Regarding your usecase, a scripted metric that does a last state is part of our examples.

Regarding your join requirement, without guarantee that this works:

    "aggregations": {
      "properties": {
        "scripted_metric": {
          "init_script": "state.join = new HashMap()",
          "map_script": "String[] fields = new String[] {'startTime', 'name', 'data'}; for (e in fields) { if (doc.containsKey(e)) {state.join.put(e, doc[e])}}",
          "combine_script": "return state.join",
          "reduce_script": "String[] fields = new String[] {'startTime', 'name', 'data'}; Map j=new HashMap(); for (s in states) {for (e in fields) { if (s.containsKey(e)) {j.put(e, s[e].get(0))}}} return j;"
        }
      }
    }

We know using scripted_metric/painless is complicated, but that's the only way today. In future we may improve the ootb experience by providing better functions. Nevertheless, once you figured out the required scripts, you should be fine.

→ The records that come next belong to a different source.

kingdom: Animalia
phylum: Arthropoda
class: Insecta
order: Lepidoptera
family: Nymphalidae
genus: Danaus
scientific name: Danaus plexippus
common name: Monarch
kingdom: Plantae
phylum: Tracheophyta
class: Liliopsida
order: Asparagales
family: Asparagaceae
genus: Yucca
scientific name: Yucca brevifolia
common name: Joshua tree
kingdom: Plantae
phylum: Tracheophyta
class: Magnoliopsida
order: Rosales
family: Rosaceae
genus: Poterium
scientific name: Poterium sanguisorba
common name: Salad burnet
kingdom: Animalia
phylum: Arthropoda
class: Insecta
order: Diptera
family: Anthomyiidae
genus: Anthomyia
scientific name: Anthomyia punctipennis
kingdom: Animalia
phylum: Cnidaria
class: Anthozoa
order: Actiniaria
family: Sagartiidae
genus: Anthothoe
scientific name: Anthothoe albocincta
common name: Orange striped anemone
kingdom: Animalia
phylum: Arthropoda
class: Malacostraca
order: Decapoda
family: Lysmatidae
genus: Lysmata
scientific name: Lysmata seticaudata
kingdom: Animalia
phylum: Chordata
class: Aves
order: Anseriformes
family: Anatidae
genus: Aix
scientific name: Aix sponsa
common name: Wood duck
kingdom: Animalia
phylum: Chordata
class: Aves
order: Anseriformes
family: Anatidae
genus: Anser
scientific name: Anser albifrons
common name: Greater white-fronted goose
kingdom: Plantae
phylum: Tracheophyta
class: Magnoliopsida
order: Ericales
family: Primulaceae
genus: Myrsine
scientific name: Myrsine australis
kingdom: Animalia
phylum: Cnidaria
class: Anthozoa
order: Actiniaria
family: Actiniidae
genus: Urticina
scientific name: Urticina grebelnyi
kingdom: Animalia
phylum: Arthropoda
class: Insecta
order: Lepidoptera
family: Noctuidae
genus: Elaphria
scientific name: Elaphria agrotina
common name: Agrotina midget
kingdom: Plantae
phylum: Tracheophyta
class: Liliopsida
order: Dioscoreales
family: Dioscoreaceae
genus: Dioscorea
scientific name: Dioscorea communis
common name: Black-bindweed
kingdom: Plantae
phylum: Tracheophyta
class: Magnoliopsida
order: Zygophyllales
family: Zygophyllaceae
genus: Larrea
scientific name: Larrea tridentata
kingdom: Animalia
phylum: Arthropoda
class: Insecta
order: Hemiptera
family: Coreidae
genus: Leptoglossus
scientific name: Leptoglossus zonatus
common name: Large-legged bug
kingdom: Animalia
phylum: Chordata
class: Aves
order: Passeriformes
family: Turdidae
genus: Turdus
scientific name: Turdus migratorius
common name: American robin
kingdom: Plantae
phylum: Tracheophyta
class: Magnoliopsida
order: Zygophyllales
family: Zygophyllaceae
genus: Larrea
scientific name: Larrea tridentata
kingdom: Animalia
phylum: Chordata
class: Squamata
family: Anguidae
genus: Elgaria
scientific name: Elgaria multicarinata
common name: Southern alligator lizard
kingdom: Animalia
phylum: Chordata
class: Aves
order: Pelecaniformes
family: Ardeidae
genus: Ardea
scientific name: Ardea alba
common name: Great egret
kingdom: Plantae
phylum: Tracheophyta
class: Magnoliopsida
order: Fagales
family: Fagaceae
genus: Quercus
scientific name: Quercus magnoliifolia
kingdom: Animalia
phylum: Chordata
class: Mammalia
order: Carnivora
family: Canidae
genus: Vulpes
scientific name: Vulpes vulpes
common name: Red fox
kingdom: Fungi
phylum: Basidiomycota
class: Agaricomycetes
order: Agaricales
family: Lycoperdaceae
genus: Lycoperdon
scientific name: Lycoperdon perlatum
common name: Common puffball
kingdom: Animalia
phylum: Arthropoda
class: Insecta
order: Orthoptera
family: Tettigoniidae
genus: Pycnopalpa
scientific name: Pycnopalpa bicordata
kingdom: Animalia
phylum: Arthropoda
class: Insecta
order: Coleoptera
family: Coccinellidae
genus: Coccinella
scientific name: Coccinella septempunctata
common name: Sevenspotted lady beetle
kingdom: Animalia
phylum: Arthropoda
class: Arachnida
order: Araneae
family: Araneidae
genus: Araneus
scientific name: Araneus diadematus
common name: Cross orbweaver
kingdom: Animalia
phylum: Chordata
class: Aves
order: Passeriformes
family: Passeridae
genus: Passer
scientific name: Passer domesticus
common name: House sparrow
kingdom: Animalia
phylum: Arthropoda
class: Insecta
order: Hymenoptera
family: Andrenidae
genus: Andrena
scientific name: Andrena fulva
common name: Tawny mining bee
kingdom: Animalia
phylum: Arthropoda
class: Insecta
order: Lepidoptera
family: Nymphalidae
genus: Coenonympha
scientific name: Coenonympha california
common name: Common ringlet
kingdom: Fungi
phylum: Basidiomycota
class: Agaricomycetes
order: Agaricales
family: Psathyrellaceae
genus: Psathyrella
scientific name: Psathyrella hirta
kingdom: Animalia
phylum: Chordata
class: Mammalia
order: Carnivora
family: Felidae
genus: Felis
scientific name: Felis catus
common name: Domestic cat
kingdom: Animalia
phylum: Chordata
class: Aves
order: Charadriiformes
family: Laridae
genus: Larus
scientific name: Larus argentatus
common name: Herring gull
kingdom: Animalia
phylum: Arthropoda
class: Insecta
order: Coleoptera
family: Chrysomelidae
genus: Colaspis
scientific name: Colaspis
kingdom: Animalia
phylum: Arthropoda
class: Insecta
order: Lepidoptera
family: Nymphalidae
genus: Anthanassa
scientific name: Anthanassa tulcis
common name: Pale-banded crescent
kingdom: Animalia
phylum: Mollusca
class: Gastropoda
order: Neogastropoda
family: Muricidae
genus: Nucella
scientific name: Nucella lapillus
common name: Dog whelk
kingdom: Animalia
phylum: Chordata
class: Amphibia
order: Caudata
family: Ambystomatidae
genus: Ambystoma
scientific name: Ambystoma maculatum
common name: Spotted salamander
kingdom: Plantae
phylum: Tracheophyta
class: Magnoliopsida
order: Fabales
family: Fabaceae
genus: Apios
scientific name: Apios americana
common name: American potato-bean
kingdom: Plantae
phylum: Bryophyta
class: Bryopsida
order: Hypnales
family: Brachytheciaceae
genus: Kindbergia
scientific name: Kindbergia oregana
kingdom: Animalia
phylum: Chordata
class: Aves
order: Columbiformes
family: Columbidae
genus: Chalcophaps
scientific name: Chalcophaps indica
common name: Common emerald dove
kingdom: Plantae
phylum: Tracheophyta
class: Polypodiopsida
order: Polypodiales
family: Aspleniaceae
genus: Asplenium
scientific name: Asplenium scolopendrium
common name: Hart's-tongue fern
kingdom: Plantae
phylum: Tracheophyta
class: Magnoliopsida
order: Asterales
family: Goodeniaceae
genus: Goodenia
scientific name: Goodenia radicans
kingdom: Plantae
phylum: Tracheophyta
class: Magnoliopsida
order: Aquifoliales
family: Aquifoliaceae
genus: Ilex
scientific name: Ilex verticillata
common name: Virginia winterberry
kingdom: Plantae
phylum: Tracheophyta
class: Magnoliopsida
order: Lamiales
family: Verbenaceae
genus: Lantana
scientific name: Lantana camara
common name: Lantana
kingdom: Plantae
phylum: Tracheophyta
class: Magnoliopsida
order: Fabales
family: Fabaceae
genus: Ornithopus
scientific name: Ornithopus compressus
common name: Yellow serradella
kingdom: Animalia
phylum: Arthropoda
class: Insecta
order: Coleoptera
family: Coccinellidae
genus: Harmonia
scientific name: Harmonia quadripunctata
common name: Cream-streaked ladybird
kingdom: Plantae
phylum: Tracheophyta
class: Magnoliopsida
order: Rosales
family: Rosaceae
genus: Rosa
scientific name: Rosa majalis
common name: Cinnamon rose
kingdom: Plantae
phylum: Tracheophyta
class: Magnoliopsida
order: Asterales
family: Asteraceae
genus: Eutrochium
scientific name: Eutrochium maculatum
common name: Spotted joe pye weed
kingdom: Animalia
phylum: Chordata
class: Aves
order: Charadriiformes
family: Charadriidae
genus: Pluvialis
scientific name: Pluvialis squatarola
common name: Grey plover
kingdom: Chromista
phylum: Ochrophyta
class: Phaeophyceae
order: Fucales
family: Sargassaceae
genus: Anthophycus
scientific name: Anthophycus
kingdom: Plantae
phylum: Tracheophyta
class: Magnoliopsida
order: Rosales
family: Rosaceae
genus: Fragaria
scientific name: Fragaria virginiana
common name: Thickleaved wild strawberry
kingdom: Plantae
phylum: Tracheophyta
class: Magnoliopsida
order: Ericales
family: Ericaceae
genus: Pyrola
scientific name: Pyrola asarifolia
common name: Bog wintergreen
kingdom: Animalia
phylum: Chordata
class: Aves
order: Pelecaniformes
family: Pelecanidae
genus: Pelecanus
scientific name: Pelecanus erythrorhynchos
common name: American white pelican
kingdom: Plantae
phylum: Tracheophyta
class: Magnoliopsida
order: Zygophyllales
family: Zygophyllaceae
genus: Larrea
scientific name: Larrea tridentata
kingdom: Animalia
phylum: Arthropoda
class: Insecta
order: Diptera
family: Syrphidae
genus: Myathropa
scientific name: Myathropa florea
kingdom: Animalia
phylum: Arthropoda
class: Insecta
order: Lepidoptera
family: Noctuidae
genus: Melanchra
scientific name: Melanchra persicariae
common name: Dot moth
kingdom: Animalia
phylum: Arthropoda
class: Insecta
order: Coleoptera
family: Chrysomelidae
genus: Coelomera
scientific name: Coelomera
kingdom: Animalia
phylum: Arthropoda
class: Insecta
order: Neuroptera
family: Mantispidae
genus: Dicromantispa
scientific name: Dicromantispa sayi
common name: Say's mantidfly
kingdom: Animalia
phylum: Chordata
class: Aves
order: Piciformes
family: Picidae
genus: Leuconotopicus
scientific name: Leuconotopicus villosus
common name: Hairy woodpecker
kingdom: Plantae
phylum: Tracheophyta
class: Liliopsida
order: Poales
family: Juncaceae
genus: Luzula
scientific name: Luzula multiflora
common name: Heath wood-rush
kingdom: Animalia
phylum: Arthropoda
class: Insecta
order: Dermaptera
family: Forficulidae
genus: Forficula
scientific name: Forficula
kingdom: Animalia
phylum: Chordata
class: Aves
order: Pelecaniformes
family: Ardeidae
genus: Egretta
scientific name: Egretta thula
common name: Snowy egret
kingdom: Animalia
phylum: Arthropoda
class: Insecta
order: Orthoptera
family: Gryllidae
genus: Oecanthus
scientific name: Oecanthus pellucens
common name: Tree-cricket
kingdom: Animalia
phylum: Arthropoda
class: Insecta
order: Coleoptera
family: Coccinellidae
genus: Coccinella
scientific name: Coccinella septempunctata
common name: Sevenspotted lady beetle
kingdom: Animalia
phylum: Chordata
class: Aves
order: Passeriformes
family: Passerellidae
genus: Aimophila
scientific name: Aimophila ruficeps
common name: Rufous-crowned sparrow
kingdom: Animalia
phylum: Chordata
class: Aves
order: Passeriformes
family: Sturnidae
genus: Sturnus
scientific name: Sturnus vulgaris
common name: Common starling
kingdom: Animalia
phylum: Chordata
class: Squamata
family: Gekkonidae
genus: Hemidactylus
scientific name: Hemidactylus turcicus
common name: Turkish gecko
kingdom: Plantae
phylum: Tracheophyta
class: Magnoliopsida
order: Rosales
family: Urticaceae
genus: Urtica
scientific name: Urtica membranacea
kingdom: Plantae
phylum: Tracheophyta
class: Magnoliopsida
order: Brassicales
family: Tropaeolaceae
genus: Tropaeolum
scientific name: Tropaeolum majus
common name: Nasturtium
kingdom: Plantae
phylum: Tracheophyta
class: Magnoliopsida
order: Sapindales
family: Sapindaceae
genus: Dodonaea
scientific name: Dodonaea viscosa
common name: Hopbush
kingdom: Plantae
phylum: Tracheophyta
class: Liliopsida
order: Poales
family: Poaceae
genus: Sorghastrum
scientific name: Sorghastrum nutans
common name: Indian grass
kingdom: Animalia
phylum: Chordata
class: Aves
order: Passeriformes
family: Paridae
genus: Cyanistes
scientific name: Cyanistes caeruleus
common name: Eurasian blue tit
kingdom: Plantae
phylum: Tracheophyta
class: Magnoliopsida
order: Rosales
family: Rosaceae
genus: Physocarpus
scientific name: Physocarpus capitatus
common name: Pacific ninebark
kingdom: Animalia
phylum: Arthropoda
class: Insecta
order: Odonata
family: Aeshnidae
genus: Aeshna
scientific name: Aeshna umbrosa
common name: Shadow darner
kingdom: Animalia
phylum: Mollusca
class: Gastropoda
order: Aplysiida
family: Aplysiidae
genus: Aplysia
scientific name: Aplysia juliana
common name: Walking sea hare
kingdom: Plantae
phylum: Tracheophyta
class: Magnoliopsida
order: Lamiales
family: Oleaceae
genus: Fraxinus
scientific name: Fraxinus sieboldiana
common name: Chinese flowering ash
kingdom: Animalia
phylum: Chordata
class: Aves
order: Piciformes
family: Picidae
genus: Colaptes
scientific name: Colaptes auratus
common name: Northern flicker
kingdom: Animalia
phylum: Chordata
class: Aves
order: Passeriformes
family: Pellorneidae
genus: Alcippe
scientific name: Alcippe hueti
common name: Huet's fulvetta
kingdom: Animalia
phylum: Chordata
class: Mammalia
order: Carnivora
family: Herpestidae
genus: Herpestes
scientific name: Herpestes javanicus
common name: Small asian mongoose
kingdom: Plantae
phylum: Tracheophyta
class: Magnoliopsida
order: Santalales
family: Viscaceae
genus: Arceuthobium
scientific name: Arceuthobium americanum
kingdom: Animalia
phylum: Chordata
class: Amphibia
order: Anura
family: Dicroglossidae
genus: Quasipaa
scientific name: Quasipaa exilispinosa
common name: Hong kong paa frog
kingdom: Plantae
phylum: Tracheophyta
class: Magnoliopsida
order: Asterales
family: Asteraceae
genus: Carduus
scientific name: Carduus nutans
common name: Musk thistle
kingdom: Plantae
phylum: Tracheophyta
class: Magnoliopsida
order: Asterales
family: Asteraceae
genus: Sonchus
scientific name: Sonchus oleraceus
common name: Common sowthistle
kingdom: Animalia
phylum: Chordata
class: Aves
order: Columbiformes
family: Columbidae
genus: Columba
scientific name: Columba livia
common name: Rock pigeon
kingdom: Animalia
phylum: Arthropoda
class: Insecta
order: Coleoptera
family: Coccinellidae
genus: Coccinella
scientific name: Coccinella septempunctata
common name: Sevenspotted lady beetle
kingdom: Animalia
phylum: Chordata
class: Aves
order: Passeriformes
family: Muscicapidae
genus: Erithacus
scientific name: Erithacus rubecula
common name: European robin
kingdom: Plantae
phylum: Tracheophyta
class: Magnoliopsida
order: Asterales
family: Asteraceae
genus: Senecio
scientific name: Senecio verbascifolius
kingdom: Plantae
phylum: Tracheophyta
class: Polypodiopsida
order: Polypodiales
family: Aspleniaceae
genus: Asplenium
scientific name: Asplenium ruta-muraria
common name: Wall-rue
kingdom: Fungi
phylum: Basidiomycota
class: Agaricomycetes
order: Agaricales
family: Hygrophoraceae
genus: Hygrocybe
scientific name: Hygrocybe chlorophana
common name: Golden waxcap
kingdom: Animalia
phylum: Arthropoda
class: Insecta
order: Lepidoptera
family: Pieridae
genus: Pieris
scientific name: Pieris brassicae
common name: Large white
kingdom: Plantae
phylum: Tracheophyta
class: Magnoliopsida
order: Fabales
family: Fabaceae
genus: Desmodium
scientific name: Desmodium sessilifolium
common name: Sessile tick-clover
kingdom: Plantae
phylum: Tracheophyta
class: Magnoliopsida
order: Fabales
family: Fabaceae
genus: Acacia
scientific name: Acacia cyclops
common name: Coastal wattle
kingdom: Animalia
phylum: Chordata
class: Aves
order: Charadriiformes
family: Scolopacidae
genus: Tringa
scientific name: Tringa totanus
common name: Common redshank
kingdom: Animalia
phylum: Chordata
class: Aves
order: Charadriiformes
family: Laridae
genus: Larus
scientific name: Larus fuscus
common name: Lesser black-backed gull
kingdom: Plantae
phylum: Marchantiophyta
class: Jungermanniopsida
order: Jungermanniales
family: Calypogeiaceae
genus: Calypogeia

@Hendrik_Muhs Thank you for replying and also formatting my post. Over the last few days I went over the transforms that you suggested and I was able to get the most updated field and merge it to create a docx. But unfortunately this does not completely fir my case as at the end of this it updates a docx in the new index and for my case I need to create a new docx everytime this runs. Let me share with you the script that I wrote.

"init_script": "state.time = 0L; state.last_val = ''",
 "map_script": "def curr_date = doc[params.time].getValue().toInstant().toEpochMilli();
        if (doc[params.field].size()!=0 && curr_date>state.time)
        {
          state.time = curr_date;
          state.last_val =  params['_source'][params.field];
        }",
          "combine_script": "return state",
          "reduce_script": "def last_value = '';
            def newTime = 0L;
            for (s in states){
              if (s.time > newTime){
                newTime = s.time;
                last_value = s.last_val;
              }
            }  
            return last_value"

So, after I run this the document gets created in the new index. But once a new docx with update comes in it just updates in there which is a problem for me. I am looking into reindex or ingest pipeline for now but not sure if that will be helpful. Please let me know if you think the any of that would work. Thanks.

Updating documents is how transform works, that's by design.

However, you can let transform write into an ingest pipeline. In the ingest pipeline you can change _id so that a new document gets written every time. E.g. you could take the id created by transform and append lastUpdateTime to it. As lastUpdateTime should be unique per id you will get a new doc for every event.

LBNL the ingest pipeline allows you to re-arrange the fields / change schema of the document. If you do this, you should create the index for the transform yourself before you start the transform, because otherwise transform will auto-create the destination index with the mappings from pivot alone.

@Hendrik_Muhs Thank you for the suggestion. Transforms with ingest pipeline might just work out for me.